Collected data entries

·····

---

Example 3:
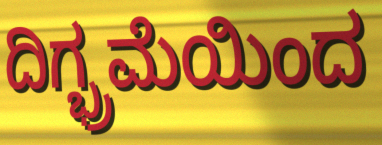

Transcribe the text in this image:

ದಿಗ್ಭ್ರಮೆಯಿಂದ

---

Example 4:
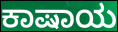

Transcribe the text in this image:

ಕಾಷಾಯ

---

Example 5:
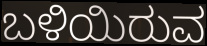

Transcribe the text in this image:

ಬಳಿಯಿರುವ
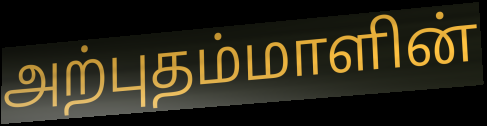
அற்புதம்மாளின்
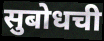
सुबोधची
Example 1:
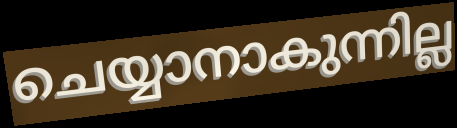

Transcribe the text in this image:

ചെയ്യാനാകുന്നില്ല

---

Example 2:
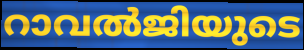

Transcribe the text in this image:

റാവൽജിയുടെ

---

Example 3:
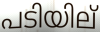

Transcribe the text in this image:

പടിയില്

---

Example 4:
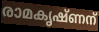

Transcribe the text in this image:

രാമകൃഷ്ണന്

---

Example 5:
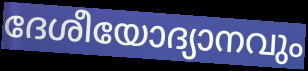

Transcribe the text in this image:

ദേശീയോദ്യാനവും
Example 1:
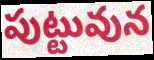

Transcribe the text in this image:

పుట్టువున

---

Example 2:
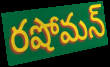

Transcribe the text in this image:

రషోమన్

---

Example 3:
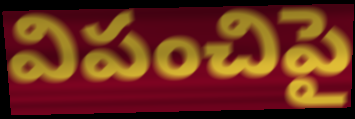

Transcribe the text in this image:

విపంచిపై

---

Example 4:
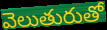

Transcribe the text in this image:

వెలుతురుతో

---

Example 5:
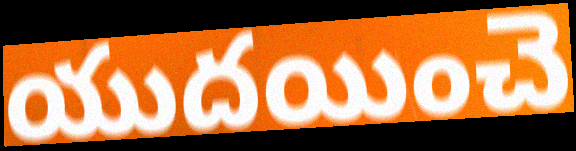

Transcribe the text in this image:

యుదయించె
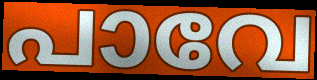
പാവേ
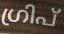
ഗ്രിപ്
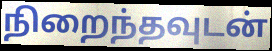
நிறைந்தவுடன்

·····

Please repeat the records above exactly, omitting any pictures they contain.

- Response for this exercise
---

Example 3:

Transcribe the text in this image:

ದಿಗ್ಭ್ರಮೆಯಿಂದ

---

Example 4:

Transcribe the text in this image:

ಕಾಷಾಯ

---

Example 5:

Transcribe the text in this image:

ಬಳಿಯಿರುವ
அற்புதம்மாளின்
सुबोधची
Example 1:

Transcribe the text in this image:

ചെയ്യാനാകുന്നില്ല

---

Example 2:

Transcribe the text in this image:

റാവൽജിയുടെ

---

Example 3:

Transcribe the text in this image:

പടിയില്

---

Example 4:

Transcribe the text in this image:

രാമകൃഷ്ണന്

---

Example 5:

Transcribe the text in this image:

ദേശീയോദ്യാനവും
Example 1:

Transcribe the text in this image:

పుట్టువున

---

Example 2:

Transcribe the text in this image:

రషోమన్

---

Example 3:

Transcribe the text in this image:

విపంచిపై

---

Example 4:

Transcribe the text in this image:

వెలుతురుతో

---

Example 5:

Transcribe the text in this image:

యుదయించె
പാവേ
ഗ്രിപ്
நிறைந்தவுடன்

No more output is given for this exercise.